In 1968, Mark Hatfield was on the short list for Vice President. He was also the choice of several influential figures, including Billy Graham.  Presidential politics then took over and Hatfield was taken off the list, resulting in Nixon choosing Spiro Agnew. It was a choice whose ramifications still profoundly impact the United States today.  Thus it was that Gerry Frank, Hatfield’s friend of more than 50 years and the senator’s Administrative Assistant for roughly two decades, publicly posed a question again that has haunted him ever since:  “Imagine what our country’s history would have been if Mark Hatfield had been Nixon’s choice for Vice President in 1968.”

This web site asks that question in another way, especially of the young people of our nation:  imagine what the future of our country can be like if Senator Hatfield’s vision and wisdom can influence present and future citizens and leaders?

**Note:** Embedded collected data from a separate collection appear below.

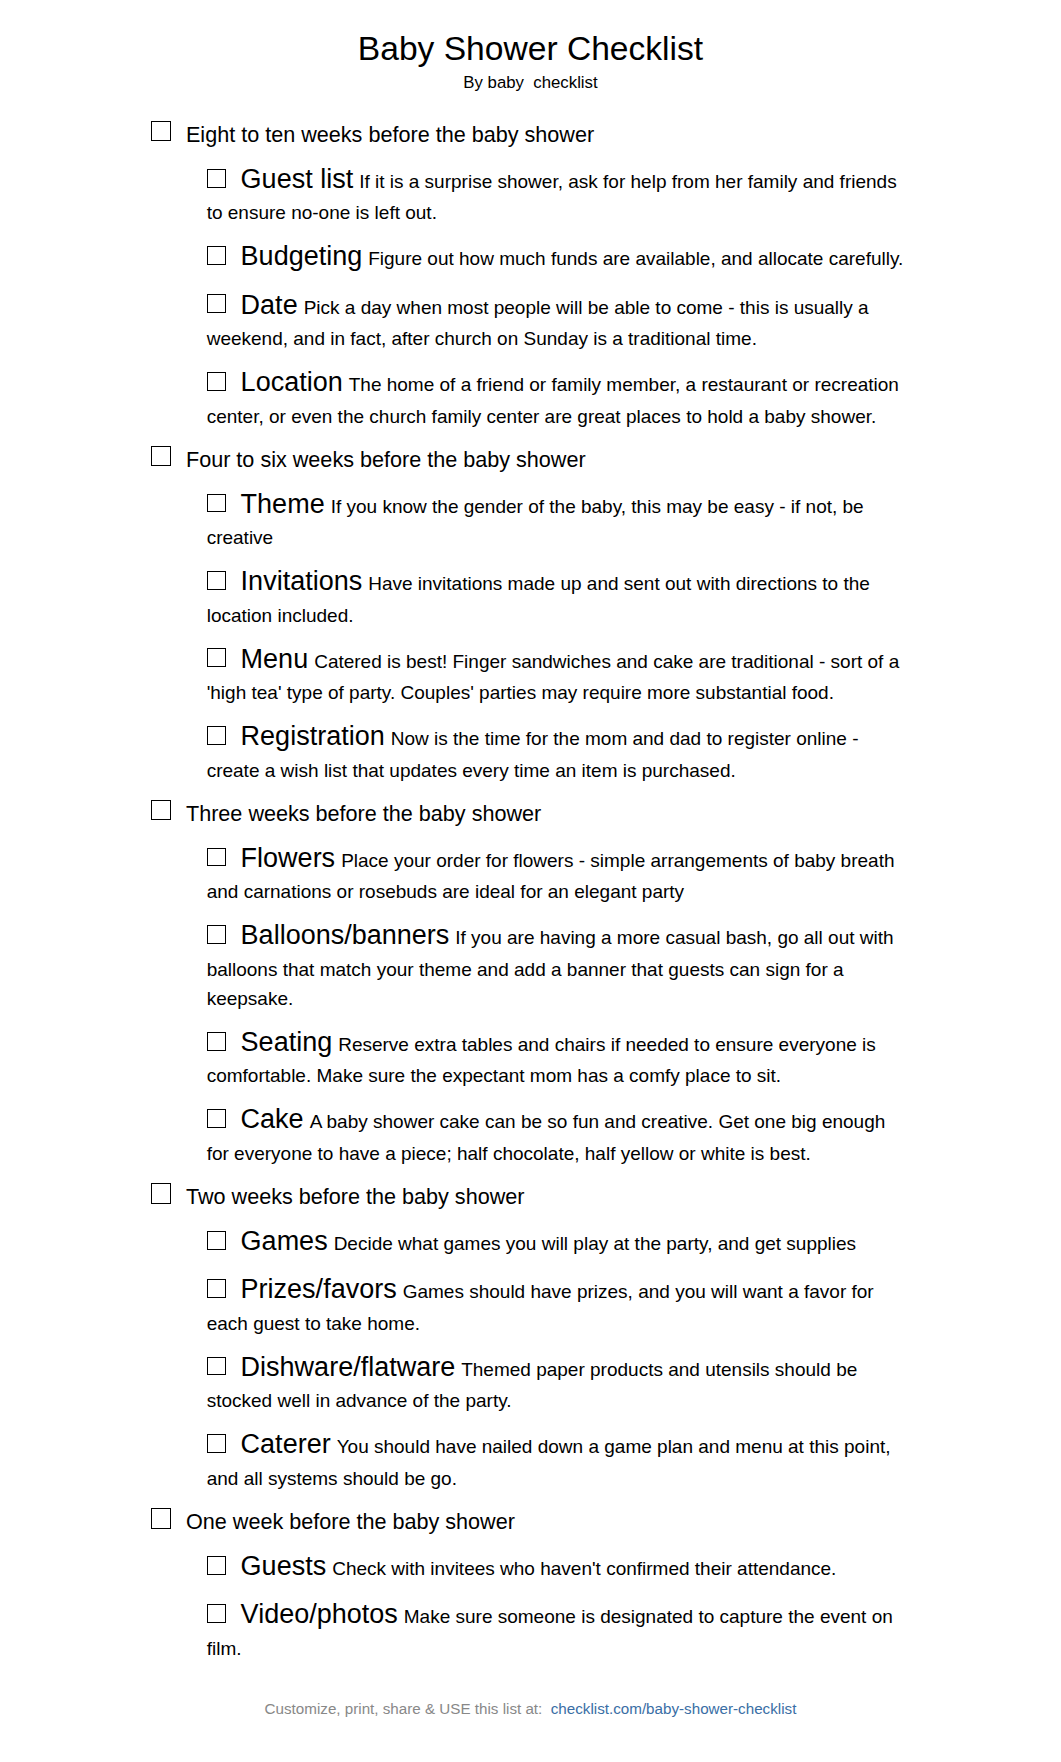Baby Shower Checklist
By baby checklist
Eight to ten weeks before the baby shower
Guest list If it is a surprise shower, ask for help from her family and friends to ensure no-one is left out.
Budgeting Figure out how much funds are available, and allocate carefully.
Date Pick a day when most people will be able to come - this is usually a weekend, and in fact, after church on Sunday is a traditional time.
Location The home of a friend or family member, a restaurant or recreation center, or even the church family center are great places to hold a baby shower.
Four to six weeks before the baby shower
Theme If you know the gender of the baby, this may be easy - if not, be creative
Invitations Have invitations made up and sent out with directions to the location included.
Menu Catered is best! Finger sandwiches and cake are traditional - sort of a 'high tea' type of party. Couples' parties may require more substantial food.
Registration Now is the time for the mom and dad to register online - create a wish list that updates every time an item is purchased.
Three weeks before the baby shower
Flowers Place your order for flowers - simple arrangements of baby breath and carnations or rosebuds are ideal for an elegant party
Balloons/banners If you are having a more casual bash, go all out with balloons that match your theme and add a banner that guests can sign for a keepsake.
Seating Reserve extra tables and chairs if needed to ensure everyone is comfortable. Make sure the expectant mom has a comfy place to sit.
Cake A baby shower cake can be so fun and creative. Get one big enough for everyone to have a piece; half chocolate, half yellow or white is best.
Two weeks before the baby shower
Games Decide what games you will play at the party, and get supplies
Prizes/favors Games should have prizes, and you will want a favor for each guest to take home.
Dishware/flatware Themed paper products and utensils should be stocked well in advance of the party.
Caterer You should have nailed down a game plan and menu at this point, and all systems should be go.
One week before the baby shower
Guests Check with invitees who haven't confirmed their attendance.
Video/photos Make sure someone is designated to capture the event on film.
Customize, print, share & USE this list at: checklist.com/baby-shower-checklist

A genuinely religious man, Mark O. Hatfield (July 12, 1922 – August 7, 2011) was also deeply intellectual and acutely realistic. While his calling was as a teacher, he spent most of his career educating not in the classroom, but through public service:  as an Oregon State Legislator, Oregon State Senator, Oregon Secretary of State, Oregon Governor, and United States Senator.

Hatfield was an unabashed admirer of Herbert Hoover, for his values as a peace advocate, humanitarian, conservationist, and his goal of ending poverty with prosperity. Hatfield was an ardent proponent of federalism, an intense critic of military spending and interventions, and a fiercely independent advocate for justice who consistently laid out his vision for the United States throughout his 30 years as a U.S. Senator.  Through his speeches on the floor of the Senate and the legislation he introduced, particularly during his first term in office, he laid out an intellectual and legislative framework for the direction he wanted the United States to take. From this, we  get a glimpse into the makings of an answer to Mr. Frank’s question of what our country would have been like under a Hatfield presidency.

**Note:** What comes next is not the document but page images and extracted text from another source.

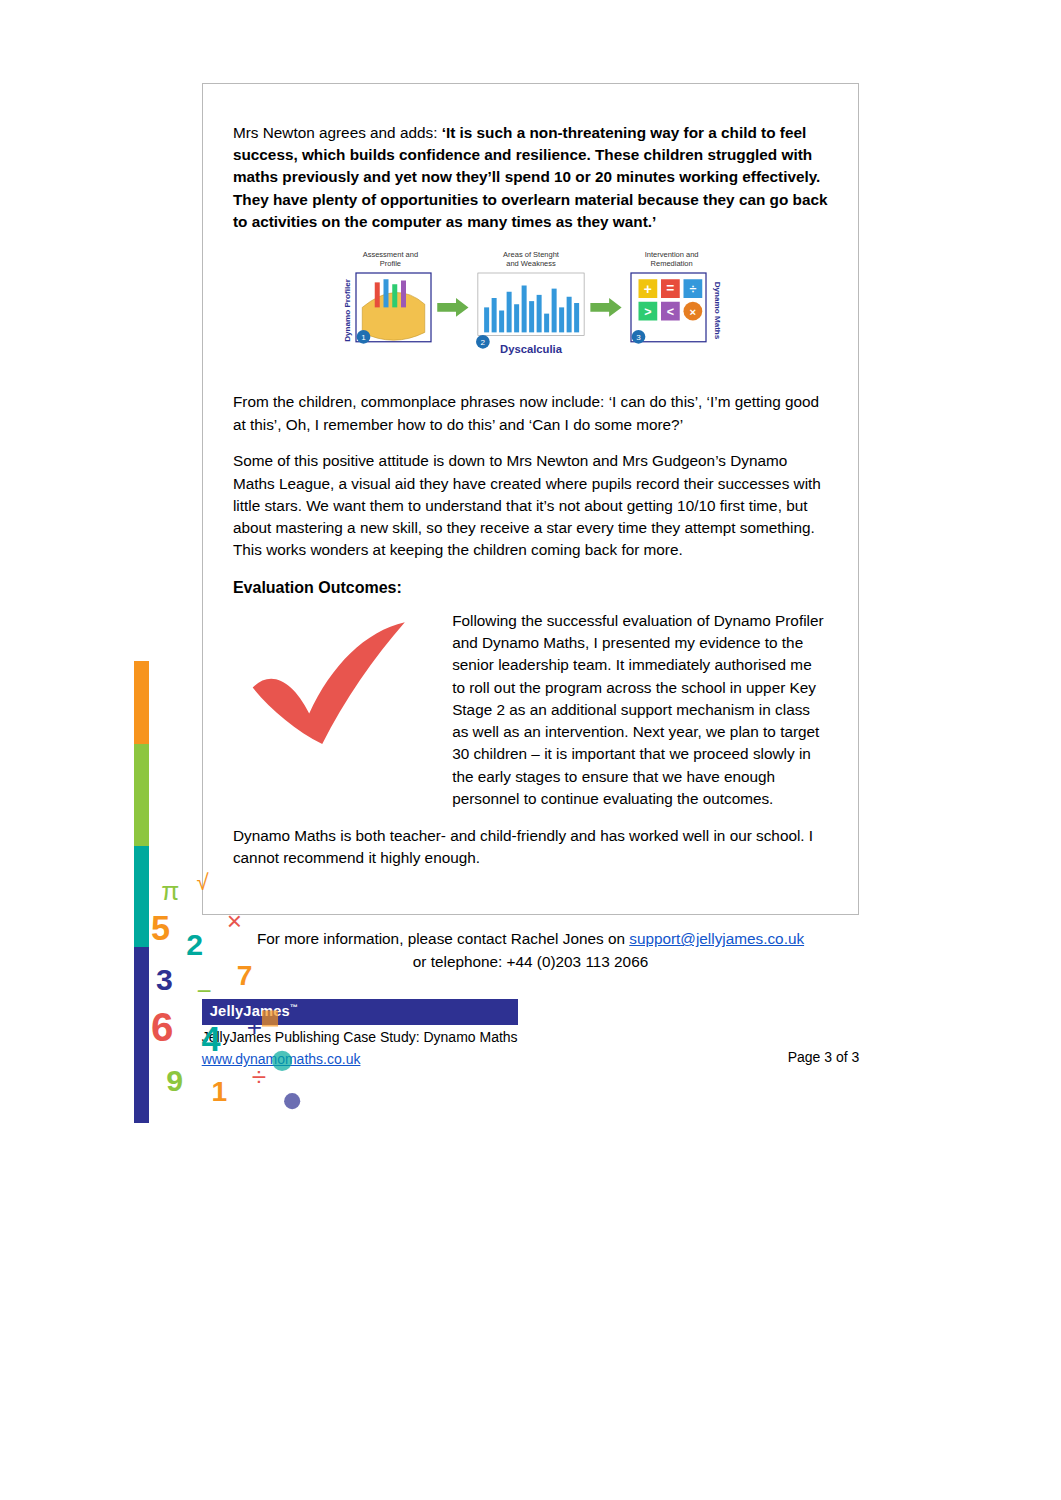Mrs Newton agrees and adds: ‘It is such a non-threatening way for a child to feel success, which builds confidence and resilience. These children struggled with maths previously and yet now they’ll spend 10 or 20 minutes working effectively. They have plenty of opportunities to overlearn material because they can go back to activities on the computer as many times as they want.’
Assessment and Profile Areas of Stenght and Weakness Intervention and Remediation Dynamo Profiler 1 Dyscalculia 2 + = > < ÷ × Dynamo Maths 3
From the children, commonplace phrases now include: ‘I can do this’, ‘I’m getting good at this’, Oh, I remember how to do this’ and ‘Can I do some more?’
Some of this positive attitude is down to Mrs Newton and Mrs Gudgeon’s Dynamo Maths League, a visual aid they have created where pupils record their successes with little stars. We want them to understand that it’s not about getting 10/10 first time, but about mastering a new skill, so they receive a star every time they attempt something. This works wonders at keeping the children coming back for more.
Evaluation Outcomes:
Following the successful evaluation of Dynamo Profiler and Dynamo Maths, I presented my evidence to the senior leadership team. It immediately authorised me to roll out the program across the school in upper Key Stage 2 as an additional support mechanism in class as well as an intervention. Next year, we plan to target 30 children – it is important that we proceed slowly in the early stages to ensure that we have enough personnel to continue evaluating the outcomes.
Dynamo Maths is both teacher- and child-friendly and has worked well in our school. I cannot recommend it highly enough.
For more information, please contact Rachel Jones on support@jellyjames.co.uk
or telephone: +44 (0)203 113 2066
JellyJames™ JellyJames Publishing Case Study: Dynamo Maths www.dynamomaths.co.uk
Page 3 of 3
π √ 5 2 × 3 − 7 6 4 + 9 1 ÷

Experiencing combat in the Pacific during World War II also profoundly impacted Hatfield’s worldview and consequently his politics. Toward the end of his life while he was languishing in the hospital, his youngest son Visko asked him what his father wanted him to do. He answered, “Save a life.” Visko responded, “Whose life?” Hatfield answered, “The first one you can.”  That challenge echoes throughout Hatfield’s work and continues to inspire today those who delve into his vision of America the Beautiful more than two centuries after that revolution began.

Mark Hatfield’s religious beliefs, the moral basis of his political philosophy, are found in his book Between a Rock and a Hard Place, originally published in 1975. Its table of contents and a variety of excerpts are located in the Resources section. The Senator ends his book by writing:

     “There is an old Jewish proverb… and it continues to give me strength:  ‘God gives you the task. He does not ask that you succeed, but he does ask that you not lay it aside.’”

Other than the reference to his book Between a Rock and a Hard Place, and some others as noted, all of the statements found on this website are from the Congressional Record, a set of volumes that record everything presented on the floors of both the United States Senate and the United States House of Representatives, and frequently found in libraries.  The research for this site was conducted at the Portland State University Library.

What is presented here sheds light on key issues that confront us and the world today in terms of U.S. domestic and foreign policy, key issues as relevant today as when Senator Hatfield addressed them in the 1960's and 70's. We hope that it will add substance and a sense of history to the issues that confront our country.